EXERCISE TEXT section start
The most fundamental justification I know has to do with symmetry groups. To be clear, this is not the historical approach taken by Schrödinger, et al in the 1920's. As pioneers into a new frontier of physics, their work was guided by intuition, heuristic arguments, and presumably no shortage of trial and error. However, we have the luxury of seeing the subject through a modern lens; doing so reveals a beautiful structure which underlies both classical and quantum theory, so that's the approach I will take here.

The non-relativistic spacetime symmetry group consists of translations, rotations, and Galilean boosts; those are the operations under which Newtonian physics is invariant. In the Hamiltonian formulation of mechanics, these symmetry transformations are manifested as flows through phase space, which are generated by observables. Briefly, one starts with an observable $F$ which is a smooth function of your $x$'s and $p$'s. As an example, I've plotted the Hamiltonian function for the standard pendulum below.

enter image description here

Each smooth function $F(x,p)$ induces a Hamiltonian vector field $\mathbf X_F$ given by

$$\mathbf X_F = \pmatrix{\frac{\partial F}{\partial p}\\-\frac{\partial F}{\partial x}}$$

For the Hamiltonian plotted above, that looks like this: enter image description here

From here, we can define a flow by "connecting" the arrows of the vector field, creating streamlines:

enter image description here

The flow $\Phi_F$ generated by $F$ is the map which takes phase space points and pushes them along their respective streamlines, as shown here. Note: this is an animated GIF, and you may need to click on it.

enter image description here

The rate of change of a quantity $G$ along the flow $\Phi_F$ generated by the quantity $F$ is given by

$$\frac{dG}{d\lambda} = \big\{G,F\big\}$$ where $\{\bullet,\bullet\}$ is the Poisson bracket.

This reveals the underlying structure of classical mechanics. The flow generated by the momentum function causes a constant shift in the corresponding position; $\{x,p\} = 1$, so following the flow a distance $\lambda$ simply causes $x\rightarrow x+\lambda$. Thus, we say that momentum is the generator of spatial translations. In the same way, the Hamiltonian is the generator of time translations - the flow generated by the Hamiltonian is simply identified with time evolution.
EXERCISE TEXT section end
* ACTIONS TO TAKE:
[a] Write out the passage on Hamiltonian flows above, starting with "The rate of" and going on through "with time evolution.".
[b] Extend the passage on Hamiltonian flows above, picking up right after its final sentence.
EXCERPTED DATA section start
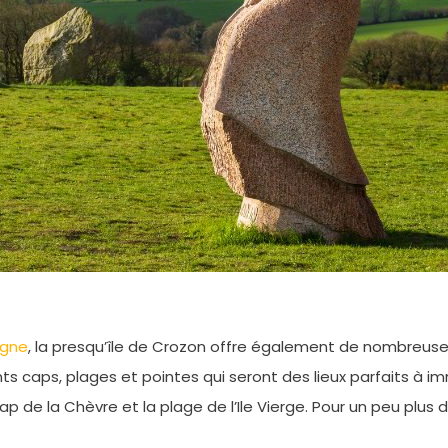
agne
, la presqu’île de Crozon offre également de nombreuses
nts caps, plages et pointes qui seront des lieux parfaits à im
cap de la Chèvre et la plage de l’Ile Vierge. Pour un peu plus 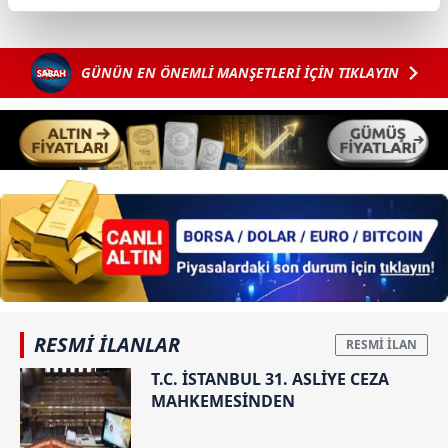
reklamların maliyetlerimizi karşılamak noktasında tek gelir
kalemimiz olduğunu sizlere hatırlatmak isteriz.
GÜNÜN EN ÖNEMLİ MANŞETLERİ İÇİN TIKLAYIN
Her halükârda, kullanıcılar, bu çerezlere izin vermedikleri
takdirde, kullanıcılara hedefli reklamlar
gösterilmeyecektir."
Sizlere daha iyi bir hizmet sunabilmek için İnternet
Sitemizde kendimize ve üçüncü kişilere ait çerezler
kullanılmaktadır. Bu çerezler vasıtasıyla çeşitli kişisel
verileriniz işlenmekte olup gerekli olan çerezler bilgi
toplumu hizmetlerinin sunulması amacıyla
kullanılmaktadır. Diğer çerezler, sitemizin daha işlevsel
kılınması ve kişiselleştirilmesi ve sizlere yönelik
RESMİ İLANLAR
reklam/pazarlama faaliyetlerinin yapılması, amaçlarıyla
sınırlı olarak açık rızanız dahilinde kullanılacaktır.
T.C. İSTANBUL 31. ASLİYE CEZA
MAHKEMESİNDEN
Çerezlere ilişkin tercihlerinizi aşağıda yer alan panel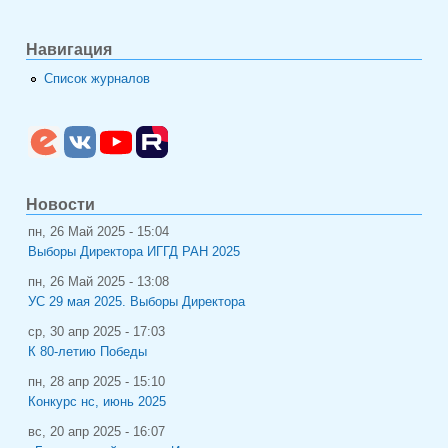
Навигация
Список журналов
Новости
пн, 26 Май 2025 - 15:04
Выборы Директора ИГГД РАН 2025
пн, 26 Май 2025 - 13:08
УС 29 мая 2025. Выборы Директора
ср, 30 апр 2025 - 17:03
К 80-летию Победы
пн, 28 апр 2025 - 15:10
Конкурс нс, июнь 2025
вс, 20 апр 2025 - 16:07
EXCERPTED DATA section end
* ANSWERS TO THE EXERCISE:
[a]
The rate of change of a quantity $G$ along the flow $\Phi_F$ generated by the quantity $F$ is given by

$$\frac{dG}{d\lambda} = \big\{G,F\big\}$$ where $\{\bullet,\bullet\}$ is the Poisson bracket.

This reveals the underlying structure of classical mechanics. The flow generated by the momentum function causes a constant shift in the corresponding position; $\{x,p\} = 1$, so following the flow a distance $\lambda$ simply causes $x\rightarrow x+\lambda$. Thus, we say that momentum is the generator of spatial translations. In the same way, the Hamiltonian is the generator of time translations - the flow generated by the Hamiltonian is simply identified with time evolution.

[b]
The Poisson bracket allows us to define an algebra of observables. Note that $$\{x,p\} = 1$$ $$\{x,x\}=\{p,p\}=0$$ $$\{L_i,L_j\}=\epsilon_{ijk} L_k$$ where the $L$'s are the angular momentum observables. This structure is preserved when we move to quantum mechanics.


The canonical formulation of quantum mechanics is ostensibly completely different than Hamiltonian mechanics. In the latter, a state corresponds to a point in phase space; in the former, a state is (more or less) an element of some underlying Hilbert space, such as $L^2(\mathbb R)$. Observables in Hamiltonian mechanics correspond to smooth functions on phase space, while observables in quantum mechanics correspond to self-adjoint operators.

However, a substantial amount of structure is retained. Rather than flows, symmetry transformations in quantum mechanics are represented by unitary operators. Just as flows are generated by smooth functions, unitary transformations are generated by self-adjoint operators.

As stated above, momentum is the generator of spatial translations; the flow generated by $p$ serves to shift $x$ by some constant amount. We might guess, then, that the unitary operator generated by $\hat p$ corresponds to the same thing in quantum mechanics.

Explicitly, to go from a self-adjoint operator to the corresponding unitary operator, we exponentiate; it therefore follows that we would expect the (unitary) translation operator to take the form$^\dagger$

$$T_\lambda = e^{i\lambda\hat p}$$

and the transformed position operator would be $$\hat x \rightarrow e^{i\lambda \hat p}\hat x e^{-i\lambda \hat p}$$ For an infinitesimal translation, this can be expanded to yield $$\hat x \rightarrow \hat x - i\lambda [\hat x,\hat p]$$ Compare this to what you get when you follow the momentum flow for an infinitesimal distance $\lambda$ in classical mechanics: $$x \rightarrow x + \lambda \{x,p\}$$

If we want $\hat x \rightarrow \hat x + \lambda$, we must identify $$\frac{[\hat x,\hat p]}{i} = 1$$

In the position space representation where $\hat x \psi(x) = x\psi(x)$, then this implies that $\hat p\psi(x) = -i\psi'(x)$.

Note also that with this identification, we see that the Poisson bracket is "deformed"$^{\dagger\dagger}$ into the quantum mechanical commutator bracket:

$$\{x,p\}=1 \iff\frac{[x,p]}{i} = 1$$

We can repeat the procedure for the other observables, noting each time that the structure from Hamiltonian mechanics is preserved. It's not the same as classical physics, but it certainly rhymes.


$^{\dagger}$ I'm leaving out factors of $\hbar$ because they get in the way of the structure I'm trying to illustrate, but you're free to replace of the $\hat p$'s with $\hat p/\hbar$ if you'd like.

$^{\dagger\dagger}$ For more information on the translation of Poisson brackets to commutator brackets, you might google the phrase deformation quantization.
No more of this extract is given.